# [What is required]
In the Wadi Hayl article below, how many houses and apartments is the Mohammed bin Zayed City intended to comprise?

# [Source extract]

- Wadi Hayl
- Coordinates: 25°06′13″N 56°17′14″E﻿ / ﻿25.103619°N 56.287247°E
- Country: United Arab Emirates
- Emirate: Fujairah

= Wadi Hayl =

Wadi Hayl is a seasonal watercourse in the Hajar Mountains of Fujairah, in the United Arab Emirates. The wadi runs from the Fujairah industrial suburb of Al Hayl through the old (now restored) village of Hayl and Hayl Fort, to reach the Wadi Helo.

== Extent ==
The Fujairah end of the Wadi Hayl is home to the Mohammed bin Zayed City, a planned settlement intended to comprise 1,100 houses and apartments, as well as offering services. The wadi extends Westward from Fujairah and into the mountains, eventually meeting the Wadi Helo and Wadi Al Saifiyah, which itself leads to the Wadi Saham, notable for its extensive petroglyphs, and the Wadi Miduk.

# [Extracted records]

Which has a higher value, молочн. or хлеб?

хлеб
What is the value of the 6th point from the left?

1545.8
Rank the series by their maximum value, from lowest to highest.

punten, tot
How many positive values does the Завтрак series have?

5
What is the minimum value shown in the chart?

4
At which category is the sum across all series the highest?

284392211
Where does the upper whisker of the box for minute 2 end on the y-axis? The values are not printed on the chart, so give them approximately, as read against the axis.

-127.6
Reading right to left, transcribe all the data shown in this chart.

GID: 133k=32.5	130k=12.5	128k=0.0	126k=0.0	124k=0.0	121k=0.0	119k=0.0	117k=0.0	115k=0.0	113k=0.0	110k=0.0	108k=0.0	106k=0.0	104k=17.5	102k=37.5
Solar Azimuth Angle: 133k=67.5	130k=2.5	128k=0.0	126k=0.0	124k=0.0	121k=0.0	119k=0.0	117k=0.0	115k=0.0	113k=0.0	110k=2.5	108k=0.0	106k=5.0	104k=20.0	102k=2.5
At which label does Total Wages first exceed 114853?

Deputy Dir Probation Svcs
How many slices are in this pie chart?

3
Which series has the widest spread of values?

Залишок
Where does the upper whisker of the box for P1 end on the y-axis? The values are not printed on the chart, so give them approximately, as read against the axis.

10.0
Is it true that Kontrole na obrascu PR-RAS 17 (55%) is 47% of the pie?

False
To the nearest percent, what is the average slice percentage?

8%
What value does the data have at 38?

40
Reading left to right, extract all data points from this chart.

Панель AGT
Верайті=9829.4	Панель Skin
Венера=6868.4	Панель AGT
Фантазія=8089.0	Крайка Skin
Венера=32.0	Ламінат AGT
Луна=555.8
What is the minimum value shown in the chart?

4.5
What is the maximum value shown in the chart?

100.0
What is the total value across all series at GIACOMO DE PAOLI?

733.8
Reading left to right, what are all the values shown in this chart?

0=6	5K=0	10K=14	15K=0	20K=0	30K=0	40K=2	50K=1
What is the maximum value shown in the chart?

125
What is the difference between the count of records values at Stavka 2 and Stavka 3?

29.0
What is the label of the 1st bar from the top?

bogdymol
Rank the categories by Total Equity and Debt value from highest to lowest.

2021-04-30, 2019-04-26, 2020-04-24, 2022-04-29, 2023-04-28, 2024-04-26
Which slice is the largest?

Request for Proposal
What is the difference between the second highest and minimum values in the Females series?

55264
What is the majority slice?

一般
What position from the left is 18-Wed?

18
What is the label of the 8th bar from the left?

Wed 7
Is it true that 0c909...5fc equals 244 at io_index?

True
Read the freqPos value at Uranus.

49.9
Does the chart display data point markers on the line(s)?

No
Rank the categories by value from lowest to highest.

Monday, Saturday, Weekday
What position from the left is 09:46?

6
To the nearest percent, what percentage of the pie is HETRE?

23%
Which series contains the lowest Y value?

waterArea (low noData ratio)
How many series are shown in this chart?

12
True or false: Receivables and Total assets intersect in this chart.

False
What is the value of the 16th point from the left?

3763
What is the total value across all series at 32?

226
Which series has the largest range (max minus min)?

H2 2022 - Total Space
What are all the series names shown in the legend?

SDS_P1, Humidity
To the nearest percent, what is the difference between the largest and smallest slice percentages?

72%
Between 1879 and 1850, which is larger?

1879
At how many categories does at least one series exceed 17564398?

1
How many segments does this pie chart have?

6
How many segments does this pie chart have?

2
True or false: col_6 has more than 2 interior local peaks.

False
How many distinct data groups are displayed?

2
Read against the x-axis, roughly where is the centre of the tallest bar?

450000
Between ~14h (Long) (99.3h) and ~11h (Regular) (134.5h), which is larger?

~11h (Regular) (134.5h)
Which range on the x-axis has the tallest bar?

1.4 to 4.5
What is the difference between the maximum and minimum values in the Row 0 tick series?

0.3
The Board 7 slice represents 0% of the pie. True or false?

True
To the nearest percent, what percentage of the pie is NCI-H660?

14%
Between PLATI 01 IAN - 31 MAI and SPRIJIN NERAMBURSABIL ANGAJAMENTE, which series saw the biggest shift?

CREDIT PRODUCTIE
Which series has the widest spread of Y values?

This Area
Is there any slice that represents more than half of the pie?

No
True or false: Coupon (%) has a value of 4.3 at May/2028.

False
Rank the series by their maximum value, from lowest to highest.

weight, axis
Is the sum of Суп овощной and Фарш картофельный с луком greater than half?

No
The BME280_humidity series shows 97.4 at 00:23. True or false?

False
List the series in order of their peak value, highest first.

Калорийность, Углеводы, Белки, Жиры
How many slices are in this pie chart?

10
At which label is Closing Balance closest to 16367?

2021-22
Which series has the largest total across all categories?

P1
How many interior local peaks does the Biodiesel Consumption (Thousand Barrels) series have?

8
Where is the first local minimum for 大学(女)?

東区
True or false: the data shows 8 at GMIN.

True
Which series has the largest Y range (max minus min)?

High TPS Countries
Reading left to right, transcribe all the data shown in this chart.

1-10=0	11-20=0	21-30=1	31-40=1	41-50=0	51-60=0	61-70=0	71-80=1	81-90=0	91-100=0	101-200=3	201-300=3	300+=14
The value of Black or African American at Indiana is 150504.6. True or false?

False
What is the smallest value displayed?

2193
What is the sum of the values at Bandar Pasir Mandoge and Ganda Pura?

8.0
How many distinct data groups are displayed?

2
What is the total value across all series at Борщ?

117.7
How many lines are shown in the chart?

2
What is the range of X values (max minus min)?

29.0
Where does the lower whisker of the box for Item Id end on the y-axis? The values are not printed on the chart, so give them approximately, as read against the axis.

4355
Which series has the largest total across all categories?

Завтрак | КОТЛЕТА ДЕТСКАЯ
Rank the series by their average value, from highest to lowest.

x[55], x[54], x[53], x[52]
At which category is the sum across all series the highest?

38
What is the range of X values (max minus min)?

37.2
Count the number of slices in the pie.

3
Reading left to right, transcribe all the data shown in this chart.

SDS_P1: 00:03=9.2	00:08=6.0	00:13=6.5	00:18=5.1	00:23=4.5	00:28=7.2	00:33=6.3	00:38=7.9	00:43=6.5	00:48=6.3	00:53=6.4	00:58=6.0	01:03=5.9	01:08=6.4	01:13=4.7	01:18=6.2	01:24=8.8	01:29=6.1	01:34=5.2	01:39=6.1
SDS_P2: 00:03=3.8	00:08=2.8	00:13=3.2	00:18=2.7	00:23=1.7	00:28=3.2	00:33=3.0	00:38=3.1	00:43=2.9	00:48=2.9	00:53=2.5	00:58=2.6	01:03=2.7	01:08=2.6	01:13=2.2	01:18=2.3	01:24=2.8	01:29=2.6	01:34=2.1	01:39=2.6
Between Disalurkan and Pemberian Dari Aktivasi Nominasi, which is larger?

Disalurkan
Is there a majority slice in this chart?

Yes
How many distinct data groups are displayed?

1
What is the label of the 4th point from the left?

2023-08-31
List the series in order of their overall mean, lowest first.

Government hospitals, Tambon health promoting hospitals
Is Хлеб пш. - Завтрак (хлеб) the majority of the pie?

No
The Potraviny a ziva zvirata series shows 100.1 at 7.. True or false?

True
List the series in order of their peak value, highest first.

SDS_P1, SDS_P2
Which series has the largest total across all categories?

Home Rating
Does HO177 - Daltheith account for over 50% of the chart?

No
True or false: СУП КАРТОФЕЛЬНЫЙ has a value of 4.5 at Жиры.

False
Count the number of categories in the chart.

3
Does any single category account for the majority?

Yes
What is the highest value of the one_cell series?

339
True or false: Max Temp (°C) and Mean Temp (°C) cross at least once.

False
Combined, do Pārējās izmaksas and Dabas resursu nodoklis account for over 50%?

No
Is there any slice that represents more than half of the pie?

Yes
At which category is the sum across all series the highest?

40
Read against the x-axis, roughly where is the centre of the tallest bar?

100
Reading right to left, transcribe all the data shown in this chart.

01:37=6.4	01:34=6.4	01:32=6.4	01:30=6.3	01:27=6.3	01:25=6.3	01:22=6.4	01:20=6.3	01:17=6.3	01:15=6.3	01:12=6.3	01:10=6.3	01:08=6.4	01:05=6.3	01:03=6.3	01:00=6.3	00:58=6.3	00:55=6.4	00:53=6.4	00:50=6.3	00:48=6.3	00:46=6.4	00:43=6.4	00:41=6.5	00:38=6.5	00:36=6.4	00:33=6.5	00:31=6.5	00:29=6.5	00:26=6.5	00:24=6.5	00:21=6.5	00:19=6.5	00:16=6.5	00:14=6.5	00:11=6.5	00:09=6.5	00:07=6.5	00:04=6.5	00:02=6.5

# [Exercise response]
1,100 houses and apartments.